▶ **RECORDS SHOWN**
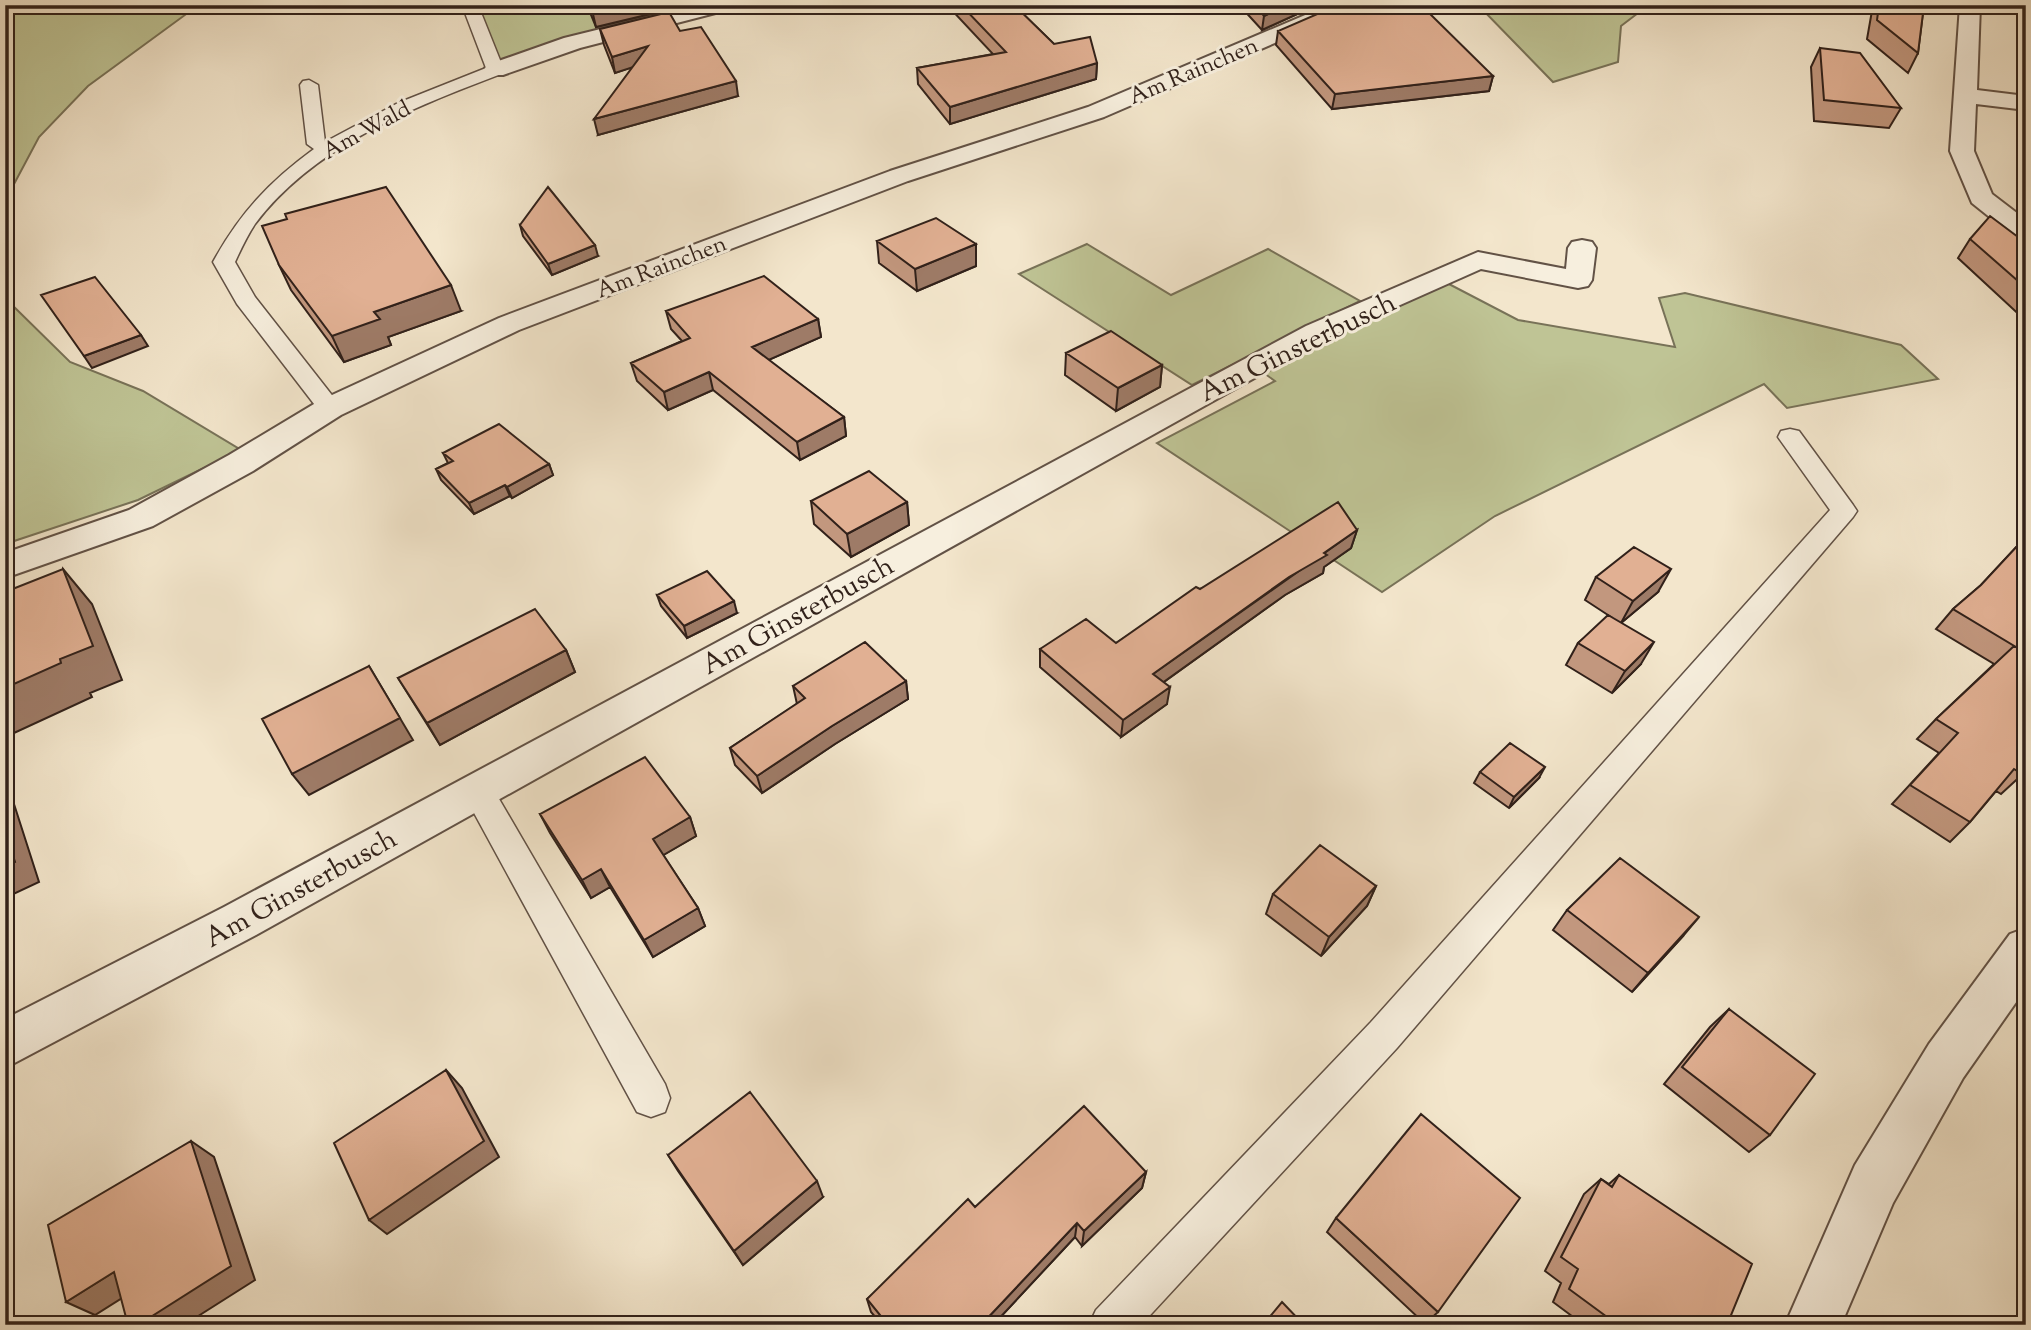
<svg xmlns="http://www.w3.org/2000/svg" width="2031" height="1330" viewBox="0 0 2031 1330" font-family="'Sorts Mill Goudy',serif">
  <rect width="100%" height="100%" fill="#f3e6cc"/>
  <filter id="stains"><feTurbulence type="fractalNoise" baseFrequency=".00286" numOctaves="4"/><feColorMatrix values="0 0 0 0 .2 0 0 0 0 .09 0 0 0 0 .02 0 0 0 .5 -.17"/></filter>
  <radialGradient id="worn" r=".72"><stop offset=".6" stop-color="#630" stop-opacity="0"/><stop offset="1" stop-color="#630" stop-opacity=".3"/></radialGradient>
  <path fill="#bfc495" stroke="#787258" stroke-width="2" d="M5,5h181l3,7 -101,74 -49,51 -26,49 -8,5z
    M477,5h155l6,12 -9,5 -129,42z
    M1478,5h155l5,8 -17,13 -3,36 -65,20z
    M1087,244l84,51 97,-46 92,52 -168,84 -173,-111z
    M1447,283l71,37 157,27 -16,-49 26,-5 216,52 37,34 -151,29 -23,-24 -269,132 -113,76 -225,-149 118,-62 -14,-10z
    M5,298l65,64 73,29 98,59 -103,50 -133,44z"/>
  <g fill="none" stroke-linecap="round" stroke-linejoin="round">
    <g stroke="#625246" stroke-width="3">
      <path id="lane" d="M462,5h16l26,65 -3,4c-89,34 -186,71 -246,150 -8,12 -14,25 -20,38l20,35 87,111 -3,5 -9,2 -9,-2 -84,-109 -24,-42c27,-49 56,-80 101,-113l-7,-5 -7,-59 3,-4 6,-1 9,5 7,57 73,-39 88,-35z
        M1790,429l9,2 54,74 4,6 -4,6 -456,531 -256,277h-52l7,-15 275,-288 459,-512 -52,-73 3,-6z
        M477,776l11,4 177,304 5,14 -5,14 -14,5 -14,-5 -176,-323 5,-9z"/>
    </g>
    <g stroke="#625246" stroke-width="4">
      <path id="street" d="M698,5h36l-3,4 -151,39 -77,27h-16l-3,-5 3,-5 77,-27z
        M1323,5h22l2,4 -3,4 -240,104 -196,64 -389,149 -178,85 -88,56 -100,55 -148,52v-25l124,-43 100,-55 90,-54 180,-83 391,-147 198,-64 236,-100z
        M1960,5h20l-3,85 49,6v14l-50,-6 -2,47 18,43 34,26v21l-9,-2 -45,-36 -22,-52z
        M1582,240l10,2 4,6 -4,32 -4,6 -10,2 -97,-19 -155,69 -1070,597 -251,133v-49l219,-112 1082,-581 172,-74 88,17 2,-21 4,-6z
        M2026,928v60l-63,90 -70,125 -52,122h-56l70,-160 74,-121 81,-110z"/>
    </g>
    <use href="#lane" fill="#f7efde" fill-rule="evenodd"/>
    <use href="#street" fill="#f7efde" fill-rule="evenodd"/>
  </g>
  <path fill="#c2977e" stroke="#31211a" stroke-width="2" d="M587,5h75l1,6 -67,16z
    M947,5h67l40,39 43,19 -1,16 -146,45 -32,-40 -1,-16 76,-14z
    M1242,5h75l-55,25 -21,-23z
    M1873,5h51l-6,48 -10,20 -41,-34z
    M600,29l80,2 58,65 -140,39 34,-68 -17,6 -11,-28z
    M1278,31l215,45 -4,15 -157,18 -56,-64z
    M1820,48l81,60 -12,20 -75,-7 -3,-54z
    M520,225l78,31 -46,19 -29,-39z
    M1970,239l56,4v78l-68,-63z
    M877,241l99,3v22l-59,25 -38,-28z
    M279,265l182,46 -73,26 3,8 -47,17 -53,-72z
    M666,311l152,8 3,18 -53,23 76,57 2,19 -46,24 -87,-70 -45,20 -31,-29 -6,-18 51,-22 -11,-12z
    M1066,353l96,12 -2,22 -44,24 -51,-36z
    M443,453l106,11 4,11 -41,23 -2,-2 -36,18 -33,-34 -5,-11 12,-6z
    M811,501l96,1 2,23 -58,32 -37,-33z
    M1357,530l-6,18 -27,19 -1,6 -38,22 -121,87 3,22 -46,33 -81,-70v-18l76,-6 84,-54z
    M2020,543l6,228 -25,23 -5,-3 -26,31 -20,20 -58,-38 47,-51 -22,-14 19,-20 58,-55 -58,-35 17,-20 28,-24z
    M1596,577l62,15 -37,31 20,41 -29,29 -46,-28 12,-22 33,-26 -26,-17z
    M657,595l80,18 -50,25 -26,-32z
    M566,650l9,22 -135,73 -42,-67z
    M906,681l2,18 -73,45 -73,49 -27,-28 -5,-17 67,-44 -4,-18z
    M1480,772l59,6 -30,30 -35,-25z
    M540,814l150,3 6,19 -33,19 35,53 7,18 -52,31 -43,-70 -19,11 -41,-65z
    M1376,886l-9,20 -46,50 -55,-42 7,-20z
    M1567,910l116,26 -51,56 -79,-62z
    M1729,1009l41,126 -21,17 -85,-68 46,-57z
    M668,1155l155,42 -80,68 -65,-94z
    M1146,1172l-4,16 -60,58 -7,-9 -82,88h-111l-11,-13 -4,-13 108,-92z
    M1619,1175l108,150h-143l-31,-23 8,-19 -16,-12 39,-77 17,-15 8,5z
    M1336,1218l102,94 -13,12 -98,-92z"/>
  <path fill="#9e7b67" stroke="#31211a" stroke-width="2" d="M613,5h49l1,6 -67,16 -4,-17z
    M1287,5h30l-55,25 2,-14z
    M648,46l4,15 -37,12 -3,-16z
    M1097,63l-1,16 -146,45v-17z
    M1493,76l-4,15 -157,18 3,-15z
    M736,81l2,15 -140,39 -4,-16z
    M976,244v22l-59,25 -2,-22z
    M595,245l3,11 -46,19 -4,-11z
    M451,285l10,26 -73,26 3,8 -47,17 -12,-26 42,-24z
    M818,319l3,18 -66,29 -3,-19z
    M141,335l7,11 -56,22 -8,-12z
    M1162,365l-2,22 -44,24 2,-23z
    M709,372l4,18 -45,20 -4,-18z
    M844,417l2,19 -46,24 -3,-18z
    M549,464l4,11 -41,23 -5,-11z
    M505,485l5,11 -36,18 -5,-11z
    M907,502l2,23 -58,32 -4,-23z
    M1357,530l-6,18 -27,19 -1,6 -38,22 -134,96 2,-17z
    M63,569l29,35 30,76 -32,13 2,4 -78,36 -9,-9v-36l55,-29z
    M1671,569l-13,23 -37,31 12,-22z
    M734,601l3,12 -50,25 -3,-12z
    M1654,642l-13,22 -29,29 13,-22z
    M566,650l9,22 -135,73 -13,-22z
    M369,666l44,74 -104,55 -17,-21z
    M906,681l2,18 -73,45 -73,49 -5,-17 75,-50z
    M1170,687l-3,17 -46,33 2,-17z
    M1545,767l-6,11 -30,30 5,-11z
    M5,797l9,7 25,78 -34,16z
    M690,817l6,19 -36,21 -7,-18z
    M601,869l9,18 -19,11 -9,-18z
    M1376,886l-9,20 -46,50 8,-19z
    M698,908l7,18 -52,31 -9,-17z
    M1699,917l-16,19 -51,56 16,-19z
    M446,1070l16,18 37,69 -112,77 -18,-14z
    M191,1141l23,16 41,123 -71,45h-46z
    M1146,1172l-4,16 -60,58 2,-15z
    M817,1181l6,16 -80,68 -9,-14z
    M1077,1223l-2,14 -82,88h-12z
    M114,1272l27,14 -46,29 -29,-13z"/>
  <path fill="#e1b093" stroke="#31211a" stroke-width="2" d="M590,5h23l-21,5z
    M961,5h53l40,39 36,-7 7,26 -147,44 -33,-39 89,-16z
    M1255,5h32l-23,11z
    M1338,5h83l72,71 -158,18 -57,-63z
    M1879,5h45l-6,48 -41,-33z
    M669,12l11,19 21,-4 35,54 -142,38 54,-73 -36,11 -12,-28z
    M1820,48l40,5 41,55 -77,-8z
    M386,187l65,98 -77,27 6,7 -48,17 -53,-71 -17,-39 25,-7 -2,-5z
    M548,187l47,58 -47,19 -28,-39z
    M1990,216l36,27v45l-56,-49z
    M936,218l40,26 -61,25 -38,-28z
    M764,276l54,43 -66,28 92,70 -47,25 -88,-70 -45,20 -33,-29 59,-25 -24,-27z
    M95,277l46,58 -57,21 -43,-61z
    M1111,331l51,34 -44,23 -52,-35z
    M499,424l50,40 -42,23 -2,-2 -36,18 -33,-34 17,-8 -10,-8z
    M869,471l38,31 -60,32 -36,-33z
    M1338,502l19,28 -33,23 3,2 -38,22 -136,97 17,13 -47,33 -83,-71 46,-30 30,24 80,-56 4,2z
    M2020,543l6,3v107l-73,-44 28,-24z
    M1634,547l37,22 -38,32 -37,-24z
    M63,569l30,77 -33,13 1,4 -56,25v-96z
    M707,571l27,30 -50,25 -27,-31z
    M535,609l31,41 -139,73 -29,-45z
    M1608,615l46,27 -29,29 -47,-28z
    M865,642l41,39 -74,45 -75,50 -27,-28 75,-50 -12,-12z
    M2014,646l12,7v118l-4,3 -8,-5 -44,53 -60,-37 48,-52 -22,-14z
    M369,666l31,52 -108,56 -30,-55z
    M1510,743l35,24 -31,30 -34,-25z
    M645,757l45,60 -37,22 45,69 -54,32 -43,-71 -19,11 -42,-66z
    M5,831l10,31 -10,4z
    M1320,845l56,41 -47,51 -56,-43z
    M1620,858l79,59 -51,56 -81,-63z
    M1729,1009l86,65 -45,61 -88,-68z
    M446,1070l38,71 -115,79 -35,-77z
    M750,1092l67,89 -83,70 -66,-96z
    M1084,1106l62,66 -62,59 -7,-8 -96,102h-93l-21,-26 101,-100 7,8z
    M1421,1114l99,84 -82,114 -102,-94z
    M191,1141l40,125 -93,59h-10l-14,-53 -48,30 -18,-77z
    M1619,1175l133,89 -25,61h-109l-49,-36 9,-20 -17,-12 40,-78 11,8z
    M1282,1302l22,23h-41z"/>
  <g text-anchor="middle" stroke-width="6" stroke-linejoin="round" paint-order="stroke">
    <g font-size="23" fill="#31211a" stroke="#f7efde">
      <text transform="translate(1193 70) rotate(-23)" y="8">Am Rainchen</text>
      <text transform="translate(366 129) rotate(-29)" y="8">Am Wald</text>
      <text transform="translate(661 266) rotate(-21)" y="8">Am Rainchen</text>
    </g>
    <g font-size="28" fill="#31211a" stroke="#f7efde">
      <text transform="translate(1297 346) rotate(-26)" y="10">Am Ginsterbusch</text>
      <text transform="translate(797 614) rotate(-29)" y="10">Am Ginsterbusch</text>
      <text transform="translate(300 887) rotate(-29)" y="10">Am Ginsterbusch</text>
    </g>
  </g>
  <rect width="2031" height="1330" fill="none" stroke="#f3e6cc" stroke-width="28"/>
  <rect x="7" y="7" width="2017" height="1316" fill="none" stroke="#31211a" stroke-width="3.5"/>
  <rect x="14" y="14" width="2003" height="1302" fill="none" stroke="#31211a" stroke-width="2"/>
  <rect width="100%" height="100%" filter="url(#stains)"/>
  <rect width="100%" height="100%" fill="url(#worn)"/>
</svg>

▶ **PROBLEM STATEMENT**
Word for word, repeat the lines that begin at the one with "M369,666l31,52 -108,56 -30,-55z" and continue to the end of the listing above.

▶ **TASK OUTPUT**
    M369,666l31,52 -108,56 -30,-55z
    M1510,743l35,24 -31,30 -34,-25z
    M645,757l45,60 -37,22 45,69 -54,32 -43,-71 -19,11 -42,-66z
    M5,831l10,31 -10,4z
    M1320,845l56,41 -47,51 -56,-43z
    M1620,858l79,59 -51,56 -81,-63z
    M1729,1009l86,65 -45,61 -88,-68z
    M446,1070l38,71 -115,79 -35,-77z
    M750,1092l67,89 -83,70 -66,-96z
    M1084,1106l62,66 -62,59 -7,-8 -96,102h-93l-21,-26 101,-100 7,8z
    M1421,1114l99,84 -82,114 -102,-94z
    M191,1141l40,125 -93,59h-10l-14,-53 -48,30 -18,-77z
    M1619,1175l133,89 -25,61h-109l-49,-36 9,-20 -17,-12 40,-78 11,8z
    M1282,1302l22,23h-41z"/>
  <g text-anchor="middle" stroke-width="6" stroke-linejoin="round" paint-order="stroke">
    <g font-size="23" fill="#31211a" stroke="#f7efde">
      <text transform="translate(1193 70) rotate(-23)" y="8">Am Rainchen</text>
      <text transform="translate(366 129) rotate(-29)" y="8">Am Wald</text>
      <text transform="translate(661 266) rotate(-21)" y="8">Am Rainchen</text>
    </g>
    <g font-size="28" fill="#31211a" stroke="#f7efde">
      <text transform="translate(1297 346) rotate(-26)" y="10">Am Ginsterbusch</text>
      <text transform="translate(797 614) rotate(-29)" y="10">Am Ginsterbusch</text>
      <text transform="translate(300 887) rotate(-29)" y="10">Am Ginsterbusch</text>
    </g>
  </g>
  <rect width="2031" height="1330" fill="none" stroke="#f3e6cc" stroke-width="28"/>
  <rect x="7" y="7" width="2017" height="1316" fill="none" stroke="#31211a" stroke-width="3.5"/>
  <rect x="14" y="14" width="2003" height="1302" fill="none" stroke="#31211a" stroke-width="2"/>
  <rect width="100%" height="100%" filter="url(#stains)"/>
  <rect width="100%" height="100%" fill="url(#worn)"/>
</svg>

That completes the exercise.